In the early 1950s nuclear physicists were for the most part unexcited by the light-water reactor’s potential. By the time the nuclear age was just ten years old they already knew of many kinds of fuel, various moderators (as well as designs that needed no moderation) and many ways of getting heat out of reactors. They were excited by “breeder” reactors that both burned and created plutonium. America’s first was built in 1951, and the assumption was that any nuclear-energy economy worth the name would make use of the technology’s miraculous ability to produce its own fuel. The fascination continued for decades. Breeder reactors have been built in Russia, Britain, Germany, India, China, France and Japan as well as America. But they have not proved remotely attractive enough for commercial development in a world which seemed to have plenty of uranium.
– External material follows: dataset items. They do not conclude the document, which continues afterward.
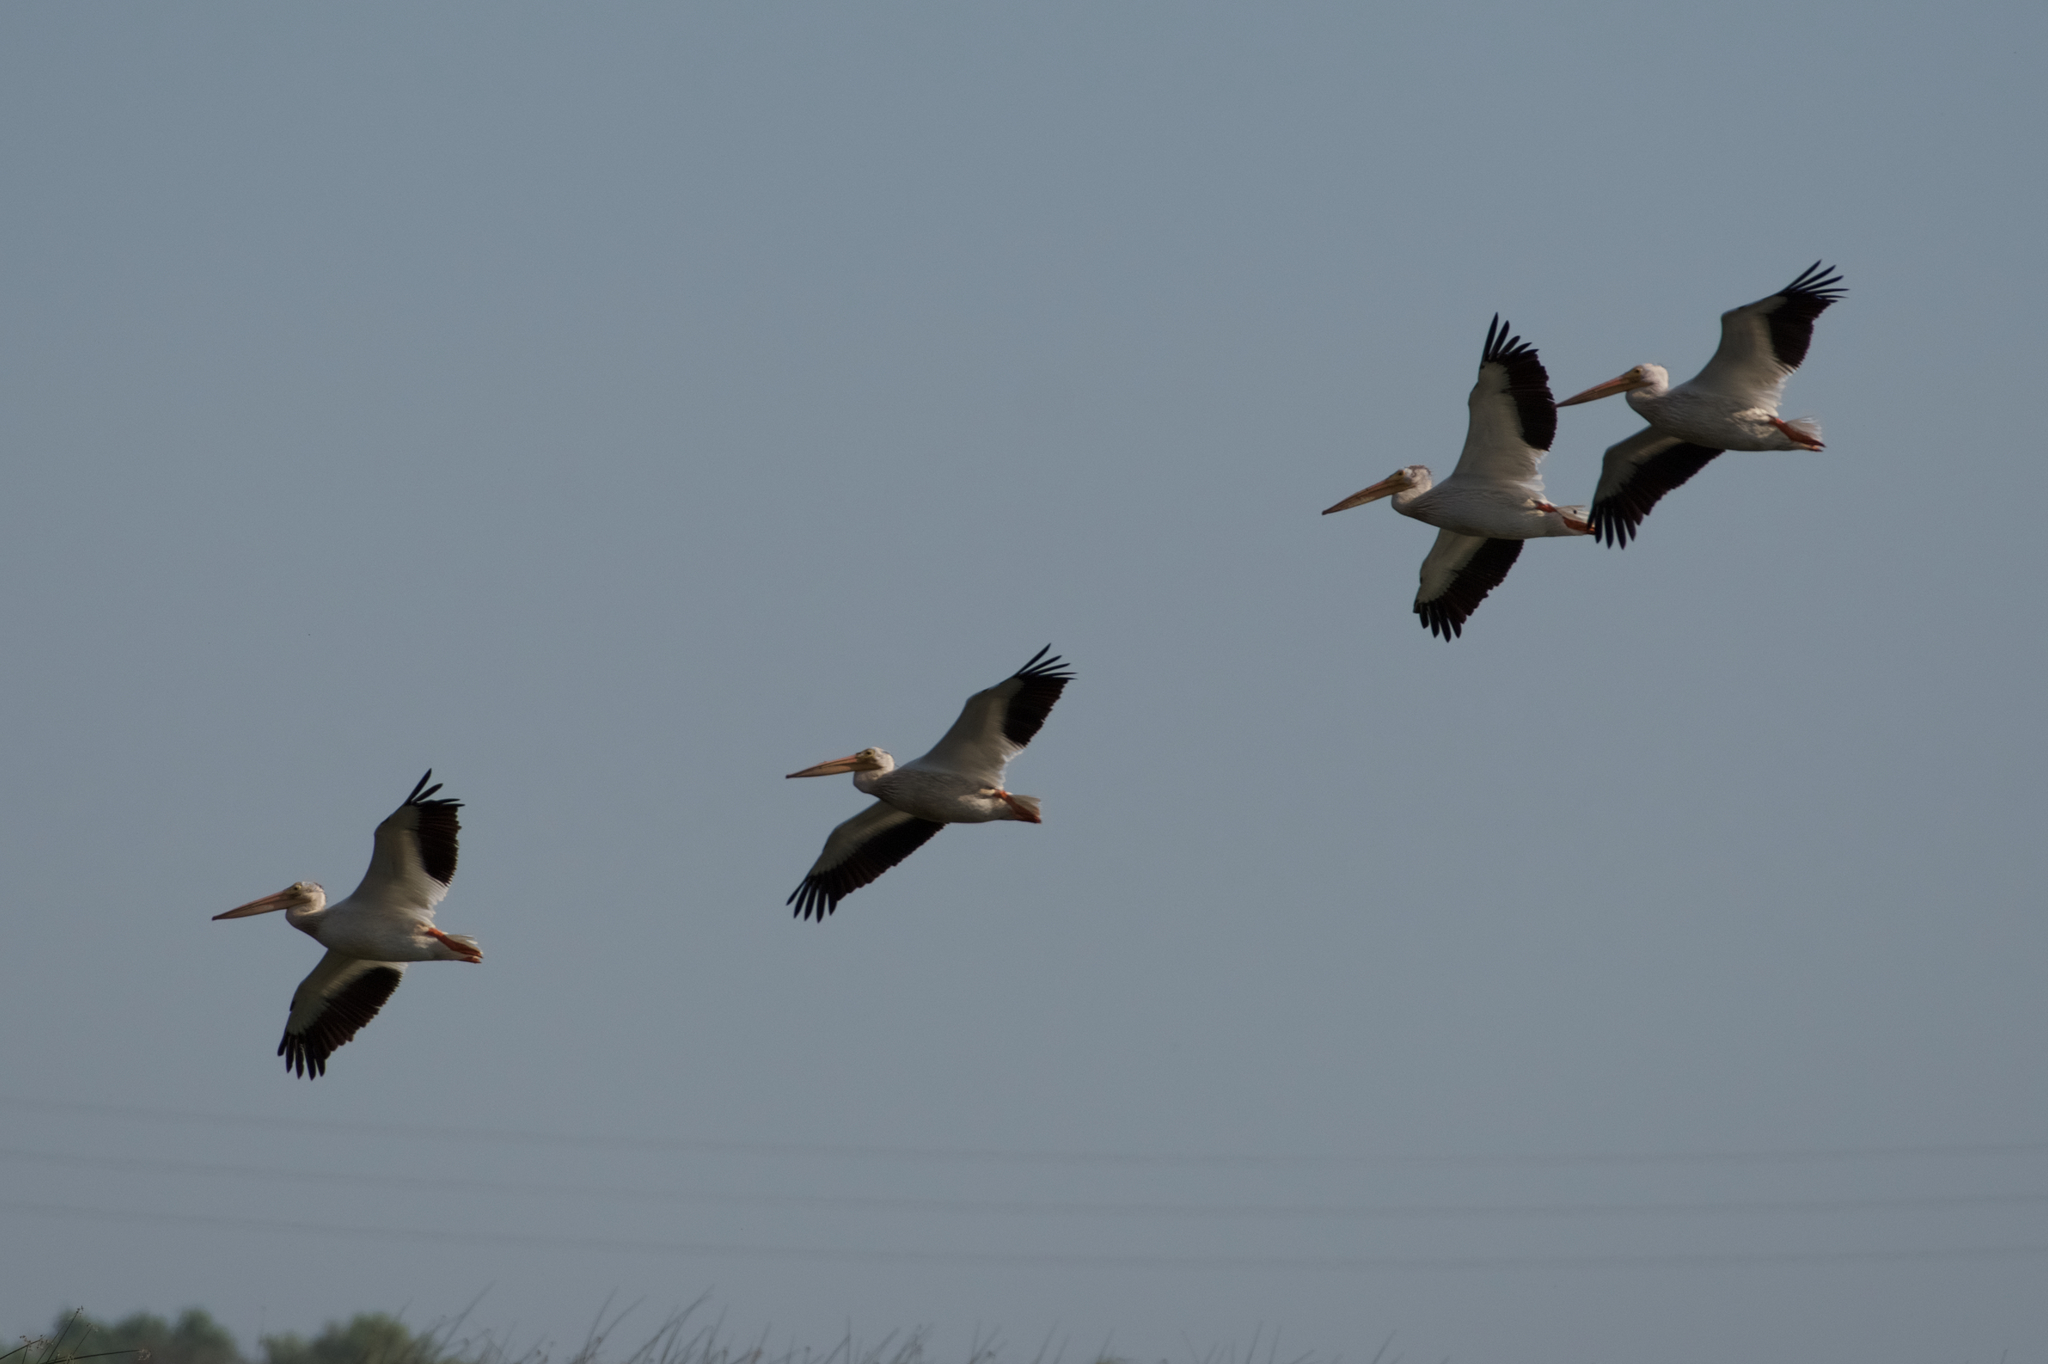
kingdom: Animalia
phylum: Chordata
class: Aves
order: Pelecaniformes
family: Pelecanidae
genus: Pelecanus
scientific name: Pelecanus erythrorhynchos
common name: American white pelican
By 1952 bomb-makers had also massively multiplied the power of their wares by adding nuclear fusion, in which energy is liberated by adding together small nuclei rather than splitting apart large ones. Schemes to make reactors on the same principle sprang up immediately. Sixty years on, this line of research continues, at great expense, without any prospect of commercial plausibility.

Make mine a PWR

The navy did not need exciting ideas; it needed submarine power plants that used available technologies. In Rickover it had an organisational genius capable of creating the industrial base needed to provide them, choosing and training the naval engineers needed to operate them, and instilling in that cadre the meticulous safety culture needed to stop the reactors from going haywire. Under Rickover’s tutelage American industry learned to make PWRs, which it went on to offer to electrical utilities. So PWRs became the mainstay of America’s nuclear-power industry as it grew up in the 1960s, with the boiling-water reactor (BWR)—a similar light-water design, less efficient and unseaworthy but in some ways simpler and possibly safer—providing an alternative. BWRs currently make up 21% of the world’s nuclear capacity, but that figure is set to diminish, not so much because the Fukushima reactors were of that kind (old PWRs in a similar setting would not necessarily have fared better) but because the few countries that ever went for the technology on any scale have little appetite for new plants (America) or none at all (Germany and Japan). The 68% of the world’s nuclear electricity from PWRs is thus set to increase, with other technologies trailing way behind.
Developing a nuclear reactor has never been a matter for barnstorming experimentation

Such homogeneity in a 70-year-old high-technology enterprise is remarkable. Seven decades after the Wright brothers’ first flight there were warplanes that could travel at three times the speed of sound, rockets that could send men to the moon, airliner fleets that carried hundreds of thousands of passengers a day, helicopters that could land on top of skyscrapers. Include unmanned spacecraft, and there really were flights a billion times as long as the Wright brothers’ first and lasting for years. But aircraft were capable of diversity and evolution and could be developed cheaply by small teams of engineers. It is estimated that during the 1920s and 1930s some 100,000 types of aircraft were tried out.
Explore our interactive guide to nuclear power around the world

Developing a nuclear reactor, on the other hand, has never been a matter for barnstorming experimentation, partly because of the risks and partly because of the links to the technologies of the bomb. And whereas there are lots of things you can do with aircraft, more or less the only practical things you can do with a reactor are to make plutonium for bombs, power submarines, produce isotopes used in medicine and generate heat and electricity. Only the last is big business, and it can easily be done by other means. So options have been closed down and eggs have been piled into single baskets. The world went with pretty much the first sort of reactor it saw deployed at scale, contenting itself with increasing its size and trying, over the years, to render it ever less in need of the attentions of the axeman.